I mentioned in a previous post that I had been fortunate enough to get a ride on a heritage bus tour of Southampton's docks. This is approaching Dock Gate 10 to what were called the New Docks and at the time was owned by Southern Railways.
Beyond the gate is the Rank Hovis Flour Mill. The mills, completed in October 1934, heralded the beginning of a new commercial life for Southampton Docks. It was the first building constructed on the reclaimed land, set aside by Southampton Railways for industrial development that was to establish Southampton as a major centre of industry and commerce.

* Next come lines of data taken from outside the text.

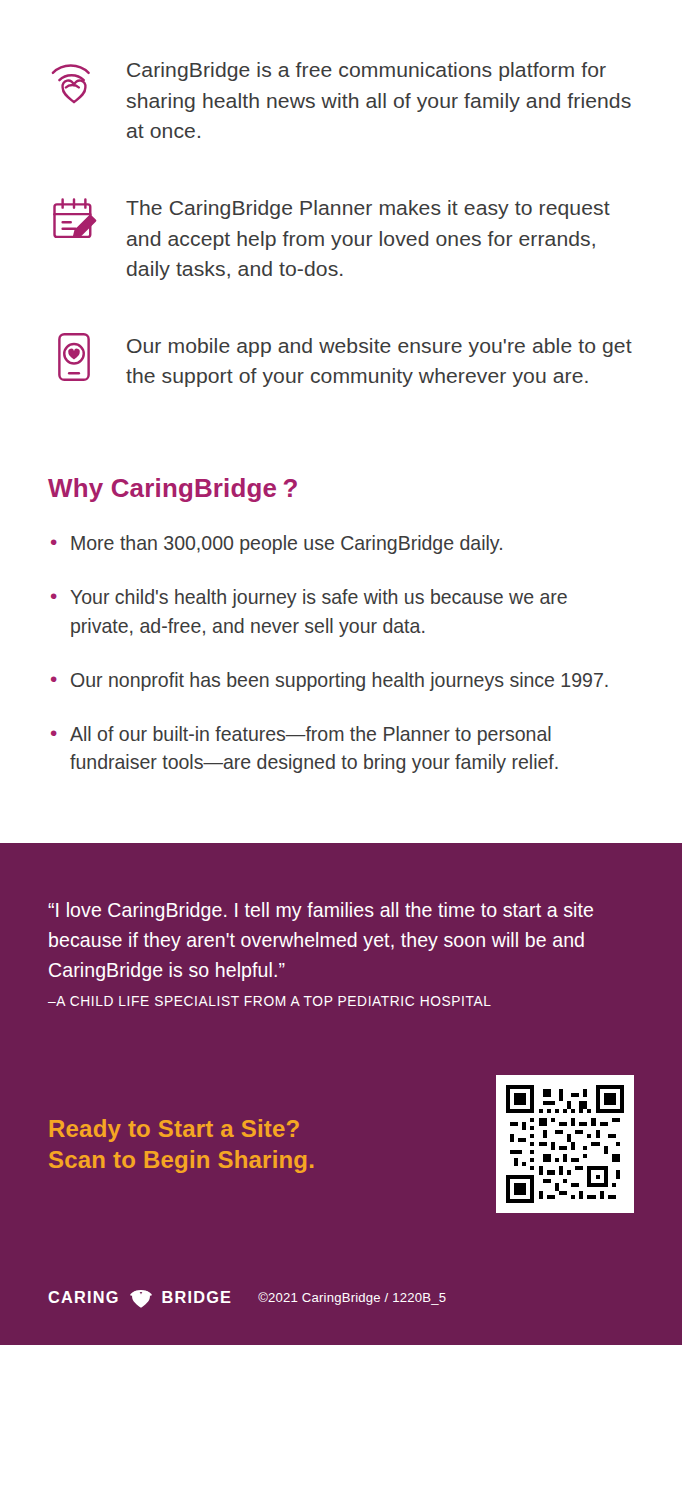CaringBridge is a free communications platform for sharing health news with all of your family and friends at once.
The CaringBridge Planner makes it easy to request and accept help from your loved ones for errands, daily tasks, and to-dos.
Our mobile app and website ensure you're able to get the support of your community wherever you are.
Why CaringBridge ?
More than 300,000 people use CaringBridge daily.
Your child's health journey is safe with us because we are private, ad-free, and never sell your data.
Our nonprofit has been supporting health journeys since 1997.
All of our built-in features—from the Planner to personal fundraiser tools—are designed to bring your family relief.
“I love CaringBridge. I tell my families all the time to start a site because if they aren't overwhelmed yet, they soon will be and CaringBridge is so helpful.” –A Child Life Specialist from a Top Pediatric Hospital
Ready to Start a Site?
Scan to Begin Sharing.
CARING BRIDGE
©2021 CaringBridge / 1220B_5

The construction of the mill was very much due to the drive and business acumen of Joseph Rank – the founder of Rank Hovis McDougall. In the early 1930s he proposed building a mill at Southampton, which was met with short shrift by his codirectors who did not think it necessary. Unperturbed he defiantly said to his colleagues “Very Well, I’ll do it on my own” and, losing no time, he secured a site on the Southern Railway New Docks estate and set about building the most modern flour mill in the country
The "New Docks" opened in 1934; this was actually a single quay 7,542 ft (2.299 km) along with 400 acres of associated reclaimed land. At the western end of this was the seventh dry dock, the King George V Graving Dock, which opened in July 1933. The New Docks could accommodate the Queen Mary or the RMS Queen Elizabeth, the largest passenger ship to be built for 56 years. The New Docks are currently known as the Western Docks. West of the dry dock, a container port was developed from 1969–1997 in response to the increased use of containers.